There is no us; there is no them.
As I’ve pointed out in previous articles, Western culture prefers duality and prefers to divide the world into two halves. The haves and the have nots. The good and the bad. The tall and the short. Everything in shades of black and white, with no grey areas, and certainly no colours! This makes creating conflict easy in a narrative that conforms to this world view. It is ‘us’ against ‘them’.
However, the world is not that simple. The situation behind your conflict has to be a little more interesting and ambiguous, unless you are writing a story for young to middle aged children. Older children and teenagers – young adults – are a much more sophisticated and savvy audience than even ten years ago. Go ahead and blame the Internet, but it is a trend that was well entrenched in our culture before the World Wide Web existed; previous generations have blamed rock music, television and comic books. As for an adult audience, they expect a multifaceted conflict, with issues and confrontations happening on more than one level of the narrative.
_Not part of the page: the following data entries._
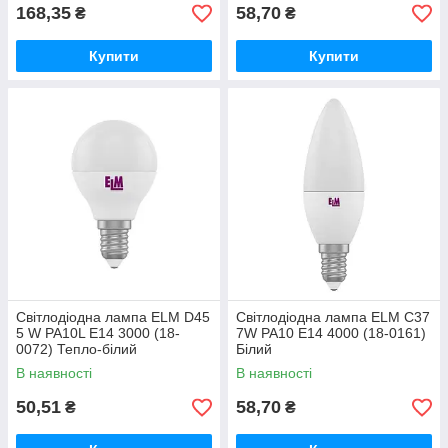
168,35
58,70
₴
₴
Купити
Купити
Світлодіодна лампа ELM D45
Світлодіодна лампа ELM C37
5 W PA10L E14 3000 (18-
7W PA10 E14 4000 (18-0161)
0072) Тепло-білий
Білий
В наявності
В наявності
50,51
58,70
₴
₴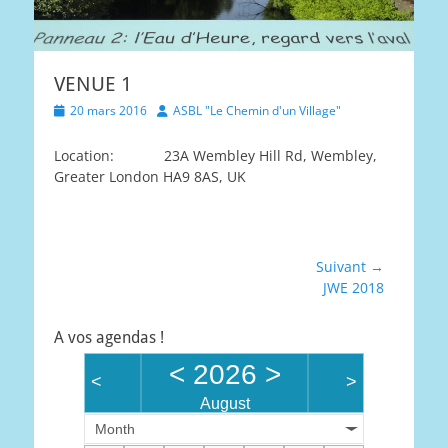
VENUE 1
Posted
Author
20 mars 2016
ASBL "Le Chemin d'un Village"
on
Location:
23A Wembley Hill Rd, Wembley,
Greater London HA9 8AS, UK
Navigation
Suivant →
Article
JWE 2018
de
suivant :
l’article
A vos agendas !
<
2026
>
<
>
August
Month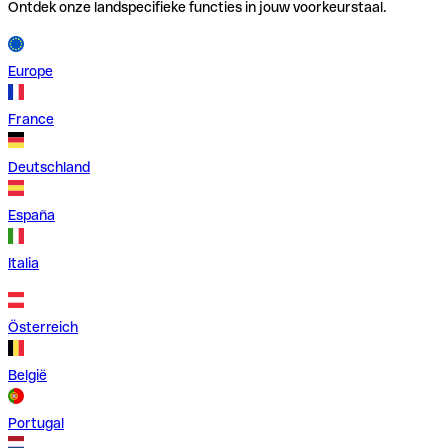
Ontdek onze landspecifieke functies in jouw voorkeurstaal.
Europe
France
Deutschland
España
Italia
Österreich
België
Portugal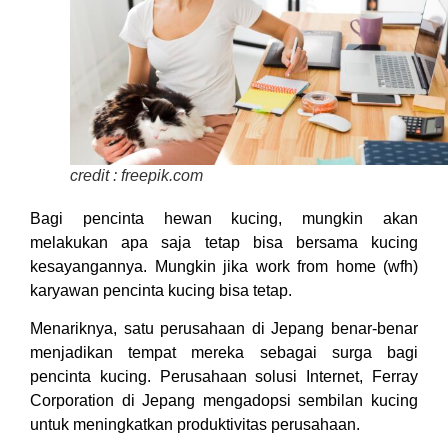
credit : freepik.com
Bagi pencinta hewan kucing, mungkin akan
melakukan apa saja tetap bisa bersama kucing
kesayangannya. Mungkin jika work from home (wfh)
karyawan pencinta kucing bisa tetap.
Menariknya, satu perusahaan di Jepang benar-benar
menjadikan tempat mereka sebagai surga bagi
pencinta kucing. Perusahaan solusi Internet, Ferray
Corporation di Jepang mengadopsi sembilan kucing
untuk meningkatkan produktivitas perusahaan.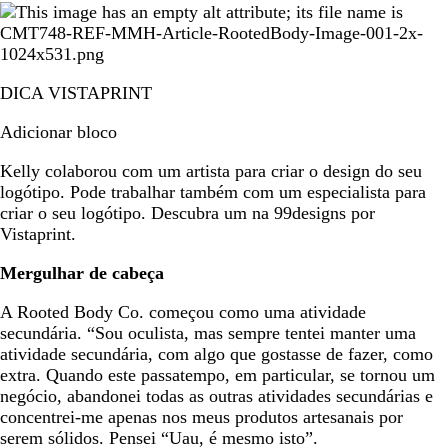
DICA VISTAPRINT
Adicionar bloco
Kelly colaborou com um artista para criar o design do seu
logótipo. Pode trabalhar também com um especialista para
criar o seu logótipo. Descubra um na 99designs por
Vistaprint.
Mergulhar de cabeça
A Rooted Body Co. começou como uma atividade
secundária. “Sou oculista, mas sempre tentei manter uma
atividade secundária, com algo que gostasse de fazer, como
extra. Quando este passatempo, em particular, se tornou um
negócio, abandonei todas as outras atividades secundárias e
concentrei-me apenas nos meus produtos artesanais por
serem sólidos. Pensei “Uau, é mesmo isto”.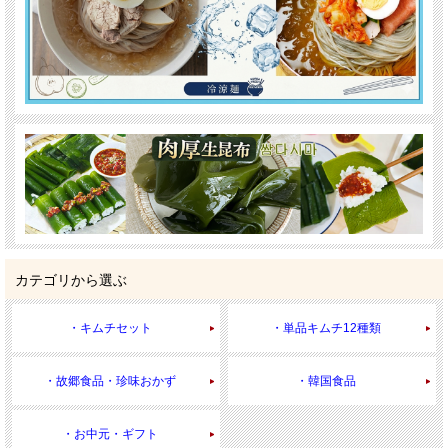
カテゴリから選ぶ
・キムチセット
・単品キムチ12種類
・故郷食品・珍味おかず
・韓国食品
・お中元・ギフト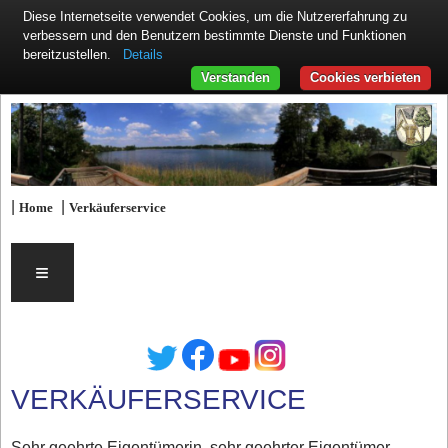
Diese Internetseite verwendet Cookies, um die Nutzererfahrung zu
verbessern und den Benutzern bestimmte Dienste und Funktionen
Details
bereitzustellen.
Verstanden
Cookies verbieten
|
|
Home
Verkäuferservice
≡
VERKÄUFERSERVICE
Sehr geehrte Eigentümerin, sehr geehrter Eigentümer,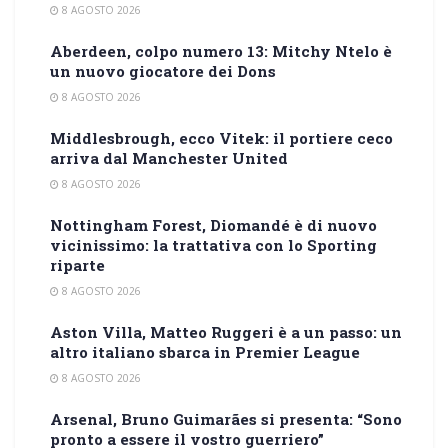
8 AGOSTO 2026
Aberdeen, colpo numero 13: Mitchy Ntelo è
un nuovo giocatore dei Dons
8 AGOSTO 2026
Middlesbrough, ecco Vitek: il portiere ceco
arriva dal Manchester United
8 AGOSTO 2026
Nottingham Forest, Diomandé è di nuovo
vicinissimo: la trattativa con lo Sporting
riparte
8 AGOSTO 2026
Aston Villa, Matteo Ruggeri è a un passo: un
altro italiano sbarca in Premier League
8 AGOSTO 2026
Arsenal, Bruno Guimarães si presenta: “Sono
pronto a essere il vostro guerriero”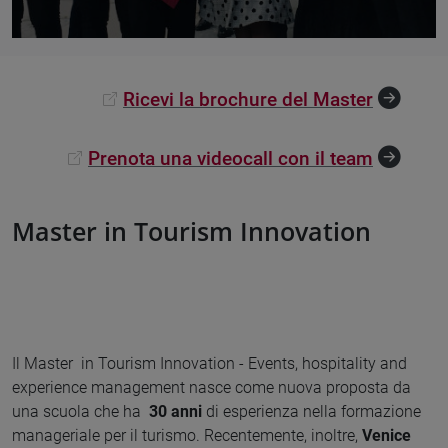
Ricevi la brochure del Master
Prenota una videocall con il team
Master in Tourism Innovation
Il Master in Tourism Innovation - Events, hospitality and
experience management nasce come nuova proposta da
una scuola che ha
3
0 anni
di esperienza nella formazione
manageriale per il turismo. Recentemente, inoltre,
Venice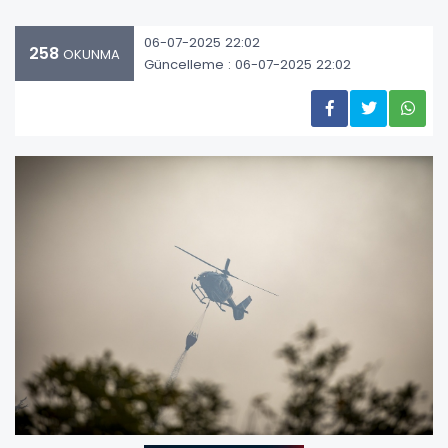
06-07-2025 22:02
258
OKUNMA
Güncelleme : 06-07-2025 22:02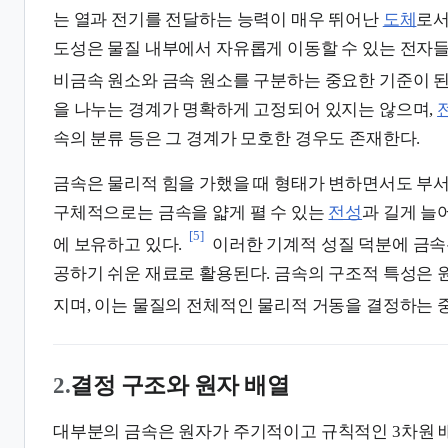
는 열과 전기를 전달하는 능력이 매우 뛰어난
도체
로서
도성은 물질 내부에서 자유롭게 이동할 수 있는 전자들
비금속 원소와 금속 원소를 구분하는 중요한 기준이 된
을 나누는 경계가 명확하게 고정되어 있지는 않으며,
속의 분류 등은 그 경계가 모호한 경우도 존재한다.
금속은 물리적 힘을 가했을 때 형태가 변하면서도 부서
구체적으로는 금속을 얇게 펼 수 있는
전성
과 길게 늘
[5]
에 보유하고 있다.
이러한 기계적 성질 덕분에 금속
공하기 쉬운 재료로 활용된다. 금속의 구조적 특성은 
지며, 이는 물질의 전체적인 물리적 거동을 결정하는 
2.
결정 구조와 원자 배열
대부분의 금속은 원자가 주기적이고 규칙적인 3차원 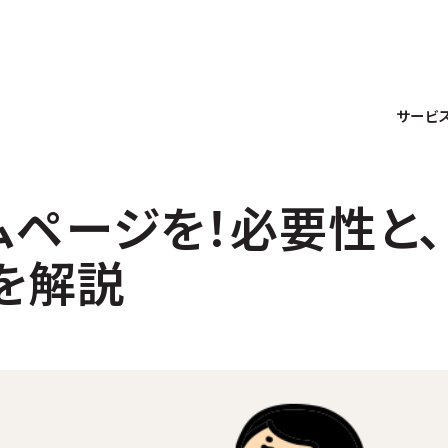
サービ
ページを！必要性と、
を解説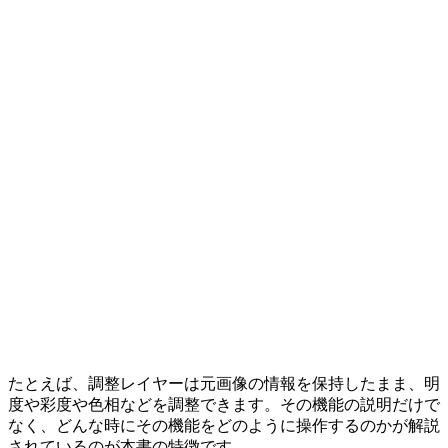
たとえば、調整レイヤーは元画像の情報を保持したまま、明
度や彩度や色相などを調整できます。その機能の説明だけで
なく、どんな時にその機能をどのように操作するのかが解説
されているのが本書の特徴です。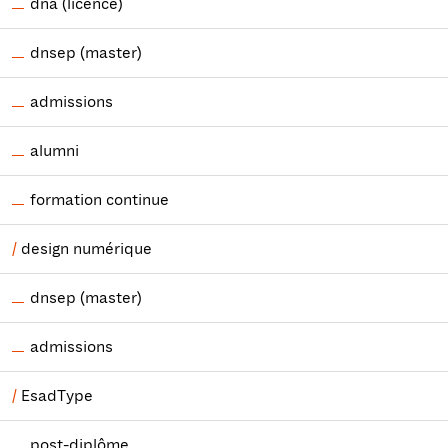
dna (licence)
dnsep (master)
admissions
alumni
formation continue
design numérique
dnsep (master)
admissions
EsadType
post-diplôme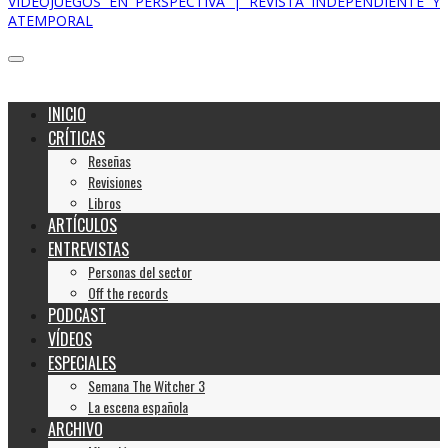
VIDEOJUEGOS EN PERSPECTIVA | REVISTA INDEPENDIENTE Y
ATEMPORAL
INICIO
CRÍTICAS
Reseñas
Revisiones
Libros
ARTÍCULOS
ENTREVISTAS
Personas del sector
Off the records
PODCAST
VÍDEOS
ESPECIALES
Semana The Witcher 3
La escena española
ARCHIVO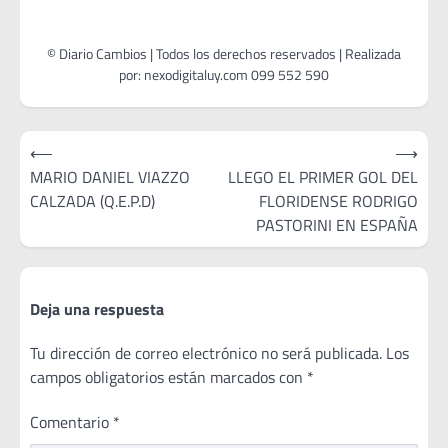
Navegación
⟵
⟶
de
MARIO DANIEL VIAZZO
LLEGO EL PRIMER GOL DEL
CALZADA (Q.E.P.D)
FLORIDENSE RODRIGO
entradas
PASTORINI EN ESPAÑA
Deja una respuesta
Tu dirección de correo electrónico no será publicada.
Los
campos obligatorios están marcados con
*
Comentario
*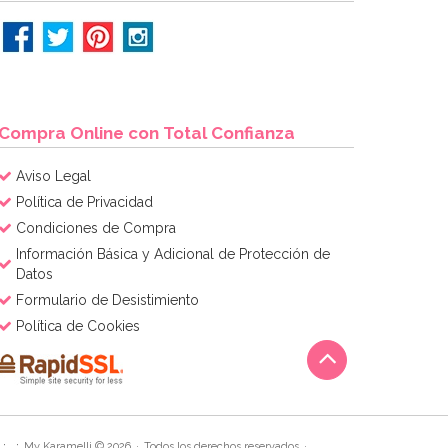
Compra Online con Total Confianza
Aviso Legal
Política de Privacidad
Condiciones de Compra
Información Básica y Adicional de Protección de
Datos
Formulario de Desistimiento
Política de Cookies
My Karamelli © 2026
Todos los derechos reservados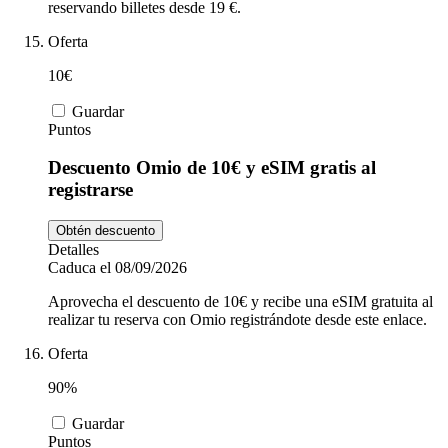
reservando billetes desde 19 €.
Oferta
10€
Guardar
Puntos
Descuento Omio de 10€ y eSIM gratis al
registrarse
Obtén descuento
Detalles
Caduca el 08/09/2026
Aprovecha el descuento de 10€ y recibe una eSIM gratuita al
realizar tu reserva con Omio registrándote desde este enlace.
Oferta
90%
Guardar
Puntos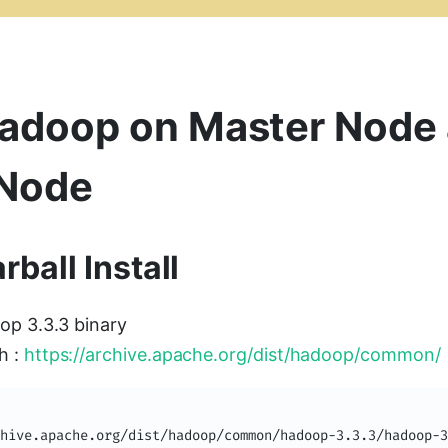
 Hadoop on Master Node
 Node
ball Install
op 3.3.3 binary
h :
https://archive.apache.org/dist/hadoop/common/
hive.apache.org/dist/hadoop/common/hadoop-3.3.3/hadoop-3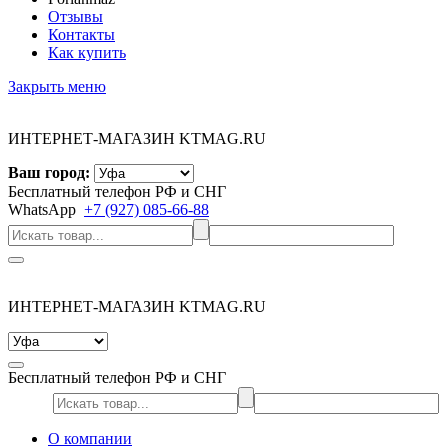
Отзывы
Контакты
Как купить
Закрыть меню
ИНТЕРНЕТ-МАГАЗИН KTMAG.RU
Ваш город:
Бесплатный телефон РФ и СНГ
WhatsApp
+7 (927) 085-66-88
ИНТЕРНЕТ-МАГАЗИН KTMAG.RU
Бесплатный телефон РФ и СНГ
О компании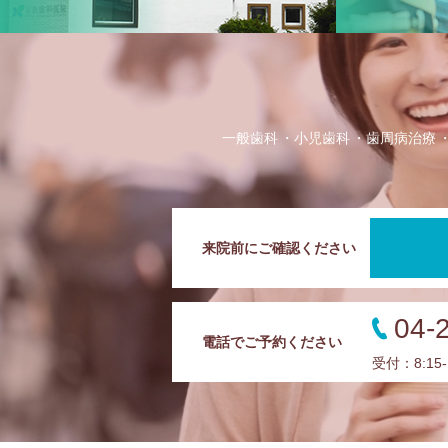
一般歯科
小児歯科
歯周病治療
来院前にご確認ください
04-
電話でご予約ください
受付：8:15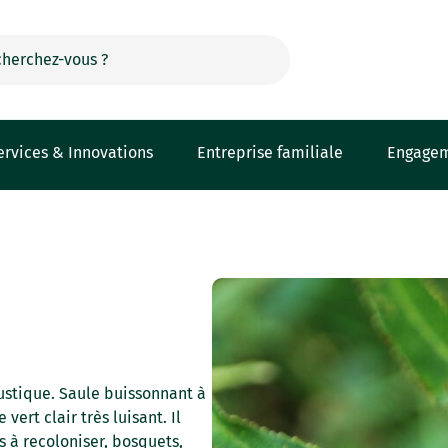
ervices & Innovations
Entreprise familiale
Engage
rustique. Saule buissonnant à
ert clair très luisant. Il
s à recoloniser, bosquets,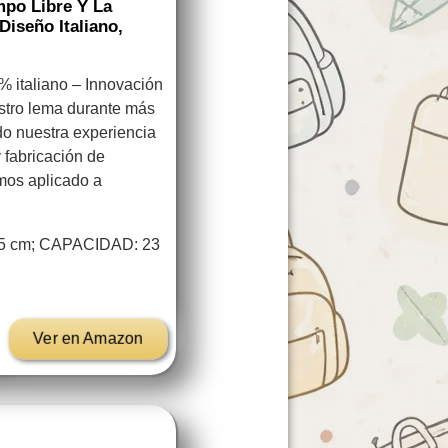
empo Libre Y La
Diseño Italiano,
 italiano – Innovación
estro lema durante más
o nuestra experiencia
 fabricación de
mos aplicado a
,5 cm; CAPACIDAD: 23
Ver en Amazon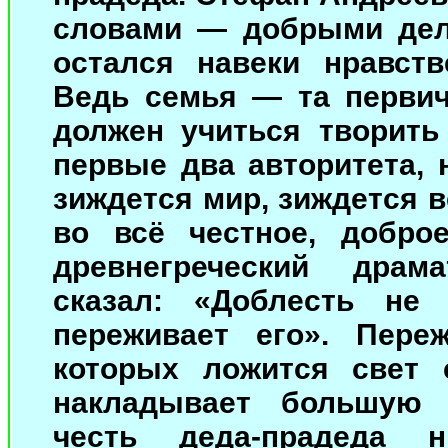
словами — добрыми дела
остался навеки нравст
Ведь семья — та первич
должен учиться творить
первые два авторитета, 
зиждется мир, зиждется в
во всё честное, добро
древнегреческий драм
сказал: «Доблесть не
переживает его». Пере
которых ложится свет
накладывает большую о
честь деда-прадеда 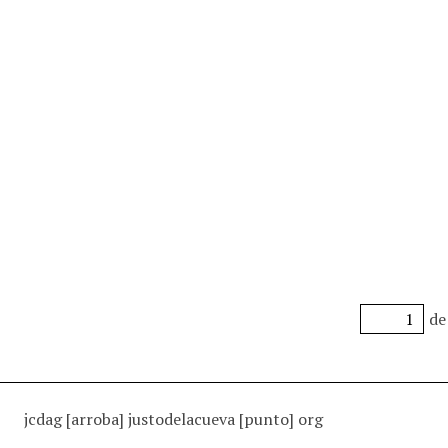
de
jcdag [arroba] justodelacueva [punto] org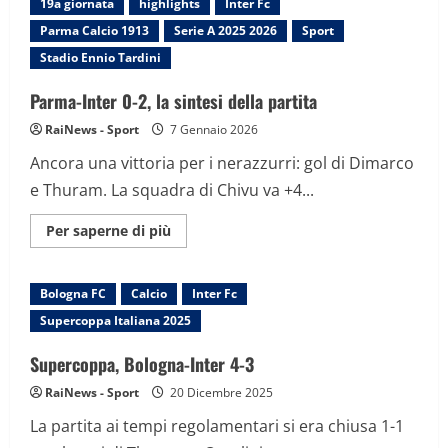
19a giornata
highlights
Inter Fc
1-
0,
Parma Calcio 1913
Serie A 2025 2026
Sport
la
sintesi
Stadio Ennio Tardini
della
partita
Parma-Inter 0-2, la sintesi della partita
RaiNews - Sport
7 Gennaio 2026
Ancora una vittoria per i nerazzurri: gol di Dimarco
e Thuram. La squadra di Chivu va +4...
Maggiori
Per saperne di più
informazioni
su
Parma-
Inter
Bologna FC
Calcio
Inter Fc
0-
2,
Supercoppa Italiana 2025
la
sintesi
della
Supercoppa, Bologna-Inter 4-3
partita
RaiNews - Sport
20 Dicembre 2025
La partita ai tempi regolamentari si era chiusa 1-1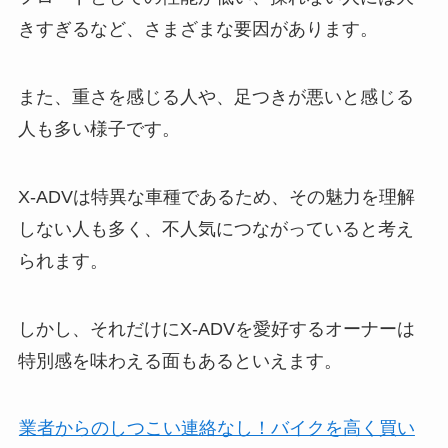
きすぎるなど、さまざまな要因があります。
また、重さを感じる人や、足つきが悪いと感じる
人も多い様子です。
X-ADVは特異な車種であるため、その魅力を理解
しない人も多く、不人気につながっていると考え
られます。
しかし、それだけにX-ADVを愛好するオーナーは
特別感を味わえる面もあるといえます。
業者からのしつこい連絡なし！バイクを高く買い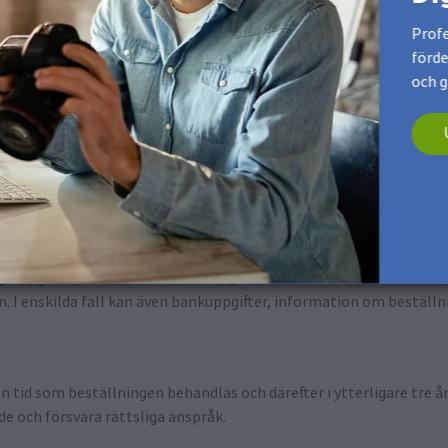
Profe
förde
 fullgörande av avtal
och g
en utsträckning det är nödvändigt för att behandla din beställning 
ngsuppgifter, förnamn, efternamn, gata, husnummer, postnummer,
n. I enskilda fall kan även bankuppgifter, information om beställ
en tid som beställningen behandlas och därefter i ytterligare tre å
nde och försvara rättsliga anspråk.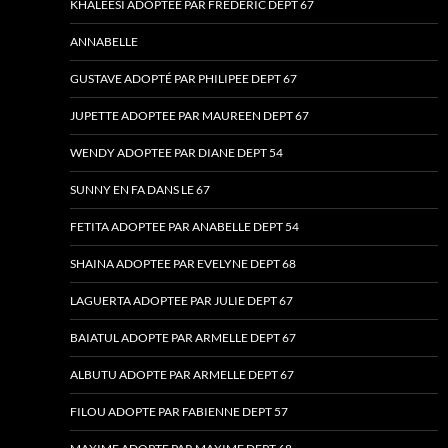
KHALEESI ADOPTEE PAR FREDERIC DEPT 67
ANNABELLE
GUSTAVE ADOPTÉ PAR PHILIPEE DEPT 67
JUPETTE ADOPTEE PAR MAUREEN DEPT 67
WENDY ADOPTEE PAR DIANE DEPT 54
SUNNY EN FA DANS LE 67
FETITA ADOPTEE PAR ANABELLE DEPT 54
SHAINA ADOPTEE PAR EVELYNE DEPT 68
LAGUERTA ADOPTEE PAR JULIE DEPT 67
BAIATUL ADOPTE PAR ARMELLE DEPT 67
ALBUTU ADOPTE PAR ARMELLE DEPT 67
FILOU ADOPTE PAR FABIENNE DEPT 57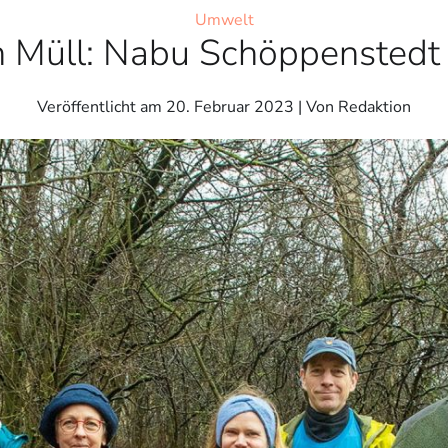
Umwelt
Müll: Nabu Schöppenstedt l
Veröffentlicht am
20. Februar 2023
| Von Redaktion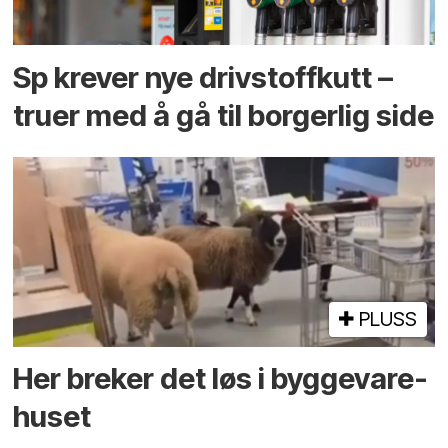
Sp krever nye drivstoffkutt –
truer med å gå til borgerlig side
PLUSS
Her breker det løs i bygge­vare­
huset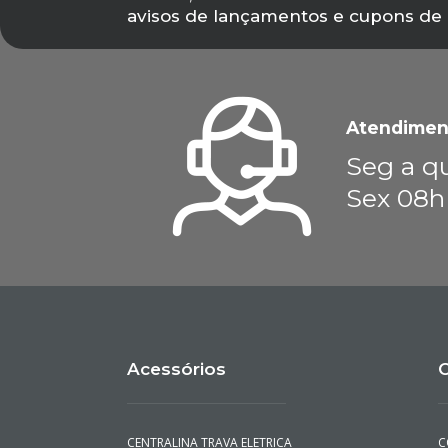
avisos de lançamentos e cupons de
Atendimen
Seg a qu
Sex 08h
Acessórios
C
CENTRALINA TRAVA ELETRICA
C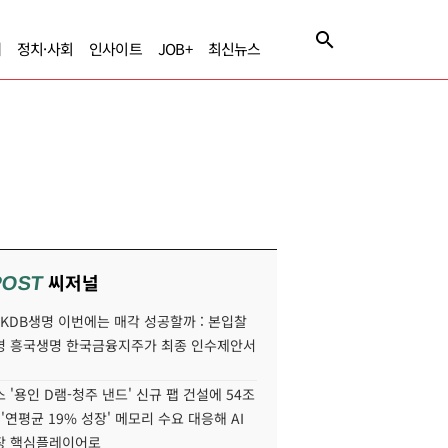
제
정치·사회
인사이트
JOB+
최신뉴스
씨저널
POST
' KDB생명 이번에는 매각 성공할까 : 본입찰
명 흥국생명 한국금융지주가 최종 인수제안서
 '용인 D램-청주 낸드' 신규 팹 건설에 54조
 '연평균 19% 성장' 메모리 수요 대응해 AI
장 핵심플레이어로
For example, look to Tolkien’s Lord of the Rings, which seems to be deceptively complex on the surface. On one level, it is a straightforward quest narrative, with plenty of battles and adventure. On another level, it is a retelling of the impact of the Industrial age and World War 1 on the culture of Britain. There is certainly a strong religious undertone to the trilogy; the eternal battle between good and evil. There are flawed protagonists, however, the antagonists have no redeeming qualities. There is a vague theme of anti-intellectualism – which is very odd when you remember Tolkien was an academic. Conflict arises from all these different aspects and none of it is ambiguous. All this trilogy’s conflict is from a difference in ideologies – and they are pretty black and white. Natural and Traditional = Good. Innovation = Bad.
Big ‘L’ literature critics would argue that Science Fiction and Fantasy can’t have the same sort of complexity as Literature. I would argue that they are talking through their hats. The Handmaid’s Tale, The Left Hand of Darkness, The Cloud Atlas, and even Shaun Tan’s The Arrival, all display the complexity of conflict that is supposed to separate Literature from genre fiction. Ursula LeGuin’s The Left Hand of Darkness has conflict created by gender issues, conflict by race, conflict by differences in utilisation in technology, conflict by religion, conflict by politics and conflict by communication. Now, you can tell me that isn’t complicated! On top of all that, the issues don’t have clear cut good and bad points. Like real life, is it messy. What might be right and good for one person isn’t for another.
Your average teenager has a pretty good idea about gender issues and the rest, simply because they watch the news and talk with their friends – including friends on the opposite side of the planet they have met through social media like Facebook and Tumblr. And boy, they can be just as opinionated as any adult. So don’t try to ‘dumb down’ conflict in a YA novel. They can handle it.
So, try not to fall into the ‘us’ against ‘them’ cliché when you are setting up your conflict to push the plot along. It might be an easy way to create a conflict, but it is also a lazy method. There is more than two kinds of people on the planet.